Health Care Cost Drivers
Fourth, Congress should take action to address health care costs. Having achieved near universal coverage in Massachusetts, we are now focused on health care affordability for individuals, families and employers. As we tackle reforms to the health care system, we should bear in mind not just the implications for federal and state budgets, but also on the people and businesses struggling to keep up with the ever-increasing costs of health care coverage and services.
One critical health care cost driver that Congress should address is rising pharmaceutical costs. In 2013, Massachusetts established a health care cost growth benchmark; originally set at 3.6 percent, it was recently lowered to 3.1 percent. Although the growth in hospital and physician spending has been near or below the benchmark, drug spending is a major driver of health costs, far exceeding the state’s benchmark, growing at 8 percent last year.
Unfortunately, states have limited ability to control pharmaceutical costs. Among other actions, Congress should consider safely expediting the FDA approval process, increasing competition by ensuring generic drug availability, and creating greater opportunities for public payers to negotiate prices.

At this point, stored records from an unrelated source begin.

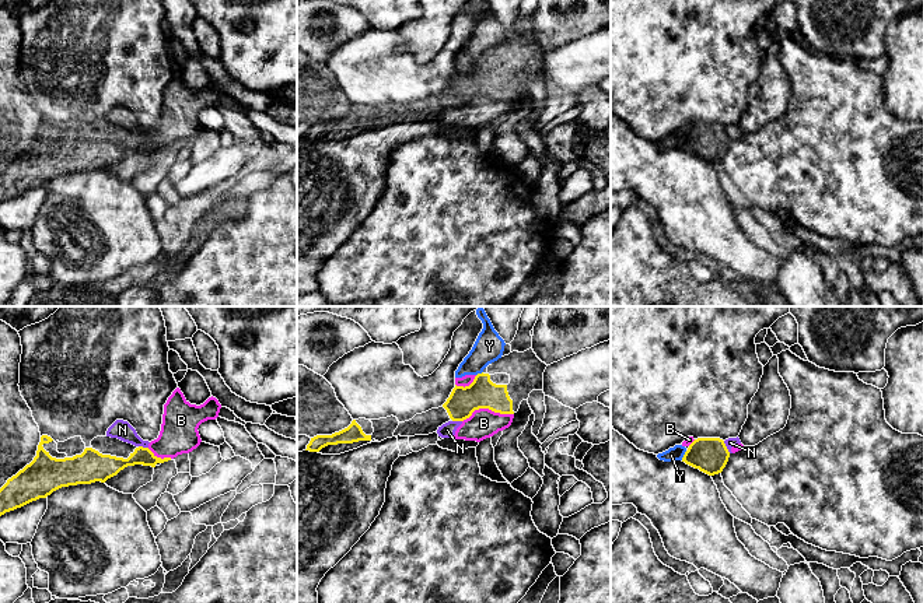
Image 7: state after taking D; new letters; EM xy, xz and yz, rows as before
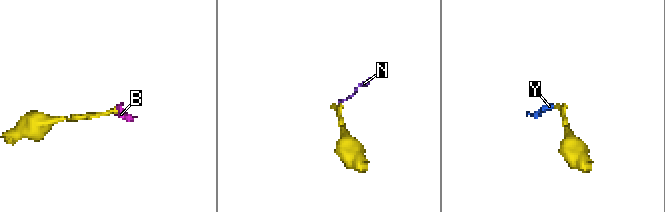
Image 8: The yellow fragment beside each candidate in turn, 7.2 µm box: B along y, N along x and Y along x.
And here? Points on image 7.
{"B": {"touch": {"in": "xz", "px": [488, 94]}, "thickness_nm": {"yellow": 180, "other": 170}, "decision": "does not belong"}, "N": {"touch": {"in": "yz", "px": [726, 133]}, "thickness_nm": {"yellow": 200, "other": 60}, "decision": "does not belong"}, "Y": {"touch": {"in": "yz", "px": [684, 142]}, "thickness_nm": {"yellow": 200, "other": 80}, "decision": "does not belong"}, "belongs": []}

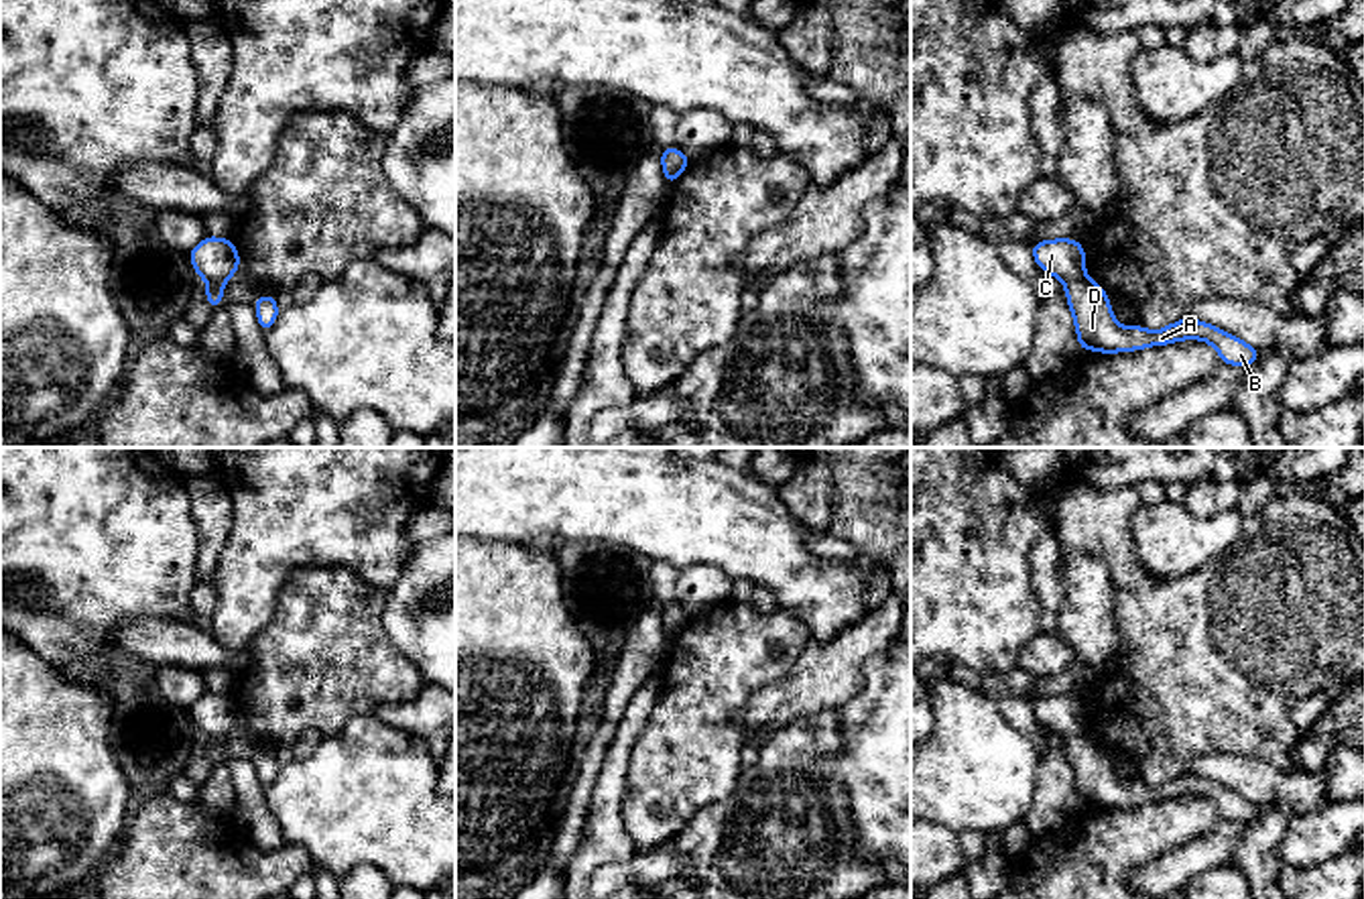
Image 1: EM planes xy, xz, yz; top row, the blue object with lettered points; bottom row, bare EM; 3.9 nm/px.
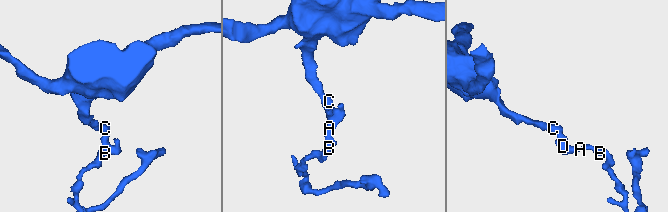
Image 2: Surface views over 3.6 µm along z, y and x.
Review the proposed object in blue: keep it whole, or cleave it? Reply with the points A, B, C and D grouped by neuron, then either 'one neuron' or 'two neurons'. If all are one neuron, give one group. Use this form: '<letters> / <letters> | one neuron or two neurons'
A B D / C | two neurons

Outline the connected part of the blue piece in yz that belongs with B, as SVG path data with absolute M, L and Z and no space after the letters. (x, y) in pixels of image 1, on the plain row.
M1086 730L1065 740L1065 753L1073 769L1079 805L1114 810L1167 801L1179 795L1203 795L1216 803L1224 820L1246 824L1260 814L1250 799L1191 771L1159 787L1142 781L1124 783L1112 769L1108 748Z

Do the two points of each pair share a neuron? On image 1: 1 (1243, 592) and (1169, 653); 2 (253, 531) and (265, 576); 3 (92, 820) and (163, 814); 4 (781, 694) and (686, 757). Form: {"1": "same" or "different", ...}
{"1": "same", "2": "same", "3": "different", "4": "different"}

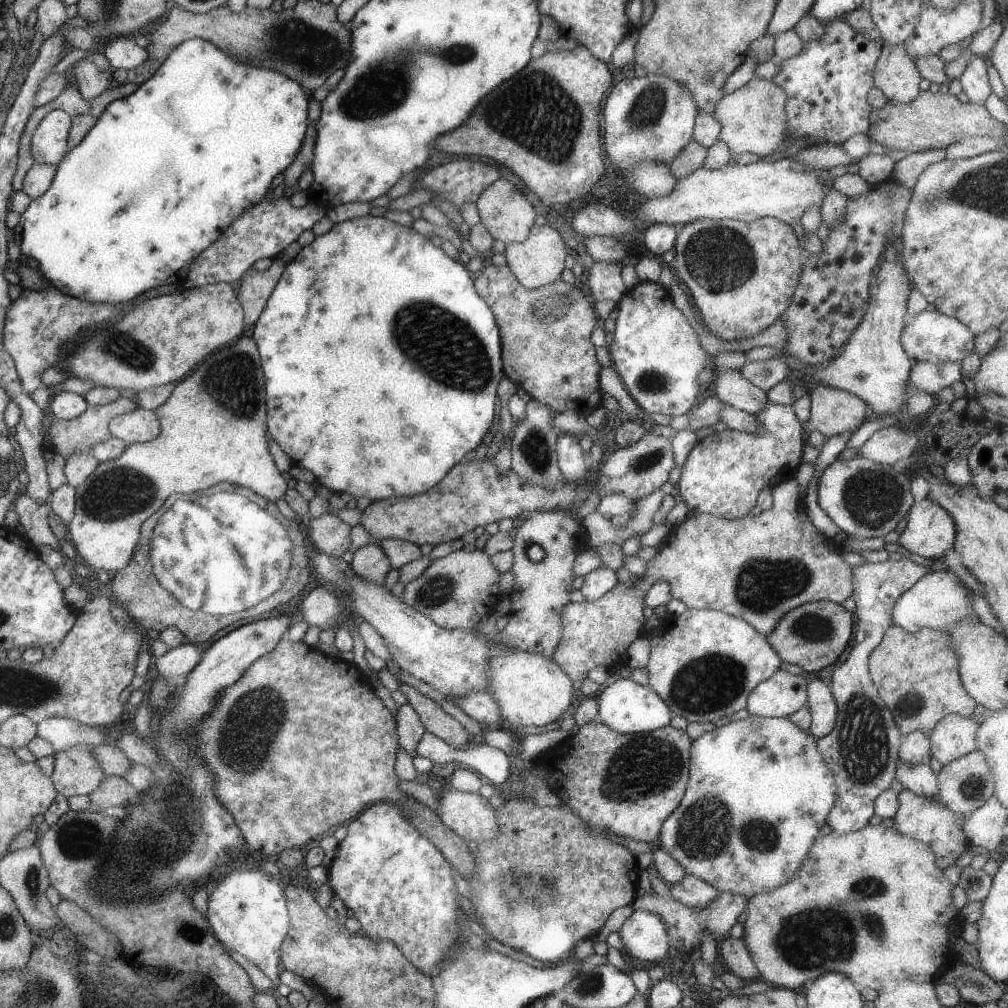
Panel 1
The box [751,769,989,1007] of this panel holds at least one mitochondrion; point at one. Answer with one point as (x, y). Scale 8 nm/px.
(809, 940)

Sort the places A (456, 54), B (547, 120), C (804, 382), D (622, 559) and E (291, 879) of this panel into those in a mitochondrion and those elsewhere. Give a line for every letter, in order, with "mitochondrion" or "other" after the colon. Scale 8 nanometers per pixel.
A: mitochondrion
B: mitochondrion
C: other
D: other
E: other

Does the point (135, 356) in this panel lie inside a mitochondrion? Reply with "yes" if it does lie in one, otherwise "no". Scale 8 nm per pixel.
yes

Medicaid and Other Reforms
While this hearing is focused on insurance market reforms, the prospect of reforms to the Medicaid program also looms large. There are a number of reforms to Medicaid and the Affordable Care Act that would be welcomed by many states, including Massachusetts. I look forward to continuing to engage with Congress on those ideas. But I cannot support under any circumstances any Medicaid reform resulting in a substantial loss of federal revenue to Massachusetts and loss of health coverage for thousands of currently insured individuals. Additionally, I am opposed to federal sanctions regarding family planning and efforts to diminish support for behavioral health and the opioid epidemic.
As you consider these and other reforms, I ask that Congress introduce any legislative changes on a gradual timeline, ideally with state flexibility to opt out or grandfather existing programs in order to prevent market shocks and to improve market stability. We are making progress in our individual states, innovating with new ideas and we should avoid disrupting ongoing systems that work.

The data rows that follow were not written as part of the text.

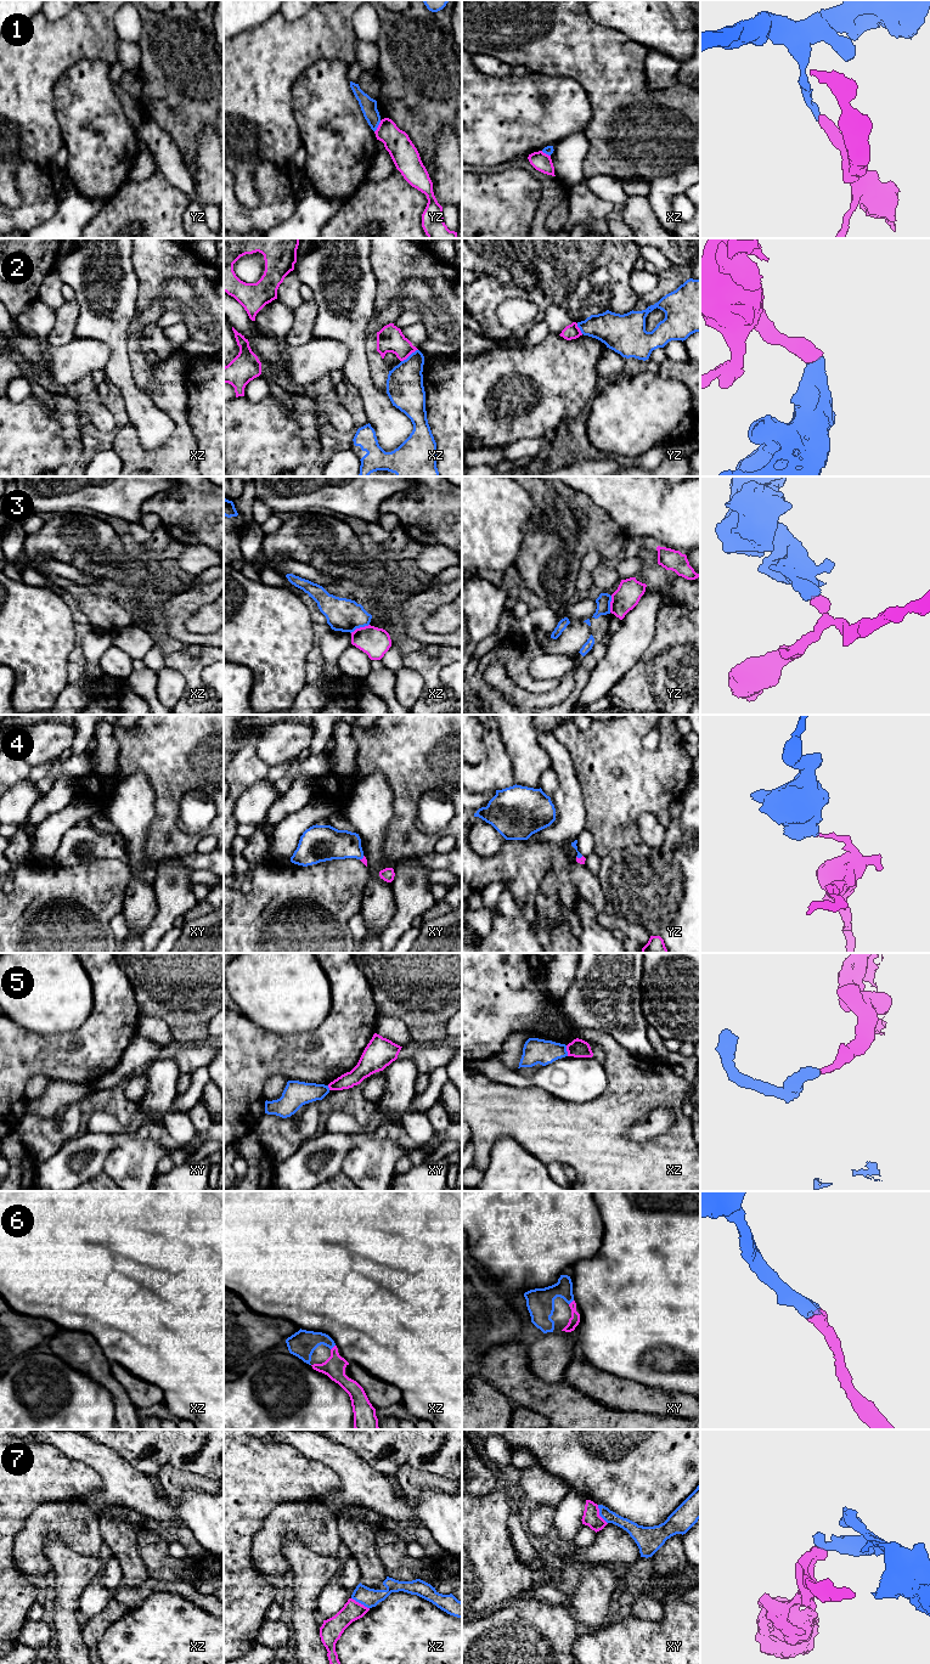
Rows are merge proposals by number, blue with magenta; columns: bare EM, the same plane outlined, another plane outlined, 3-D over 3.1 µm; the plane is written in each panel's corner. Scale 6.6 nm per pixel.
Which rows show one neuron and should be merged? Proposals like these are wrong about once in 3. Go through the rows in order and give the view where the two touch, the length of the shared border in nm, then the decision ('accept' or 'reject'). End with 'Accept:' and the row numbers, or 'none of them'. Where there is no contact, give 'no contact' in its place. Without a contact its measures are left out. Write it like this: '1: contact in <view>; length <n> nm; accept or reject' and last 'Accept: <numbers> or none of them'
1: contact in yz; length 90 nm; reject
2: contact in xz; length 140 nm; reject
3: contact in xz; length 140 nm; reject
4: contact in yz; length 50 nm; accept
5: contact in xz; length 70 nm; reject
6: contact in xz; length 50 nm; accept
7: contact in xy; length 140 nm; reject
Accept: 4, 6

Additionally, I urge that whatever reforms are enacted, there be a bipartisan commitment to return to the table in the coming years to review and revise those reforms. Complex legislation requires fine-tuning and adjustments, no matter how perfect or well-intentioned the legislation is. In Massachusetts, we have returned to health care reform several times since 2006 as we have learned from our implementation of the law and as conditions have changed, and our Commonwealth is better for it.Finally, as Congress takes steps to stabilize the insurance market and turn its attention to longer term reforms in Medicaid and health insurance markets, we should ensure that states have the necessary federal fiscal support to maintain important health care services. This includes stability of funding for cost sharing reductions, the reauthorization of the Children’s Health Insurance Program (CHIP), as well as the annual discretionary appropriations and Health Centers Fund and a delay in the implementation of the proposed Disproportionate Share Hospital rule.

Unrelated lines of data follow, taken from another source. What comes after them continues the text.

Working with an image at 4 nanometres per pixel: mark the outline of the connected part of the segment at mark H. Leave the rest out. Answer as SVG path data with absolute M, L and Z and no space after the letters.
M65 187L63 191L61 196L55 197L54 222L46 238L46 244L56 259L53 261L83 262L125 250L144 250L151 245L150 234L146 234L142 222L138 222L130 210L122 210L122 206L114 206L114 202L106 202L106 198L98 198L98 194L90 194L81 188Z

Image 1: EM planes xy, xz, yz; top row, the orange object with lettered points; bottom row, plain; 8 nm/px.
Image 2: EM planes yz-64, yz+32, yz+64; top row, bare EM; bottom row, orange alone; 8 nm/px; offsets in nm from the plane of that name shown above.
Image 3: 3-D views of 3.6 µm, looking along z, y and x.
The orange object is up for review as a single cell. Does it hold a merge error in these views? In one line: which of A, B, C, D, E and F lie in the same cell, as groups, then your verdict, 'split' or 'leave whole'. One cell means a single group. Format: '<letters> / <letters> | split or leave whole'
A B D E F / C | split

Massachusetts currently has approximately 160,000 children on CHIP and failure to reauthorize CHIP will cause uncertainty for the families that rely on this program for health care services. Likewise, community health centers are an integral part of our health care delivery system, providing access to lower cost care in underserved locations. For many states, including Massachusetts, this core funding provides a safety net for many of our lowest income children, adults and families which should be protected.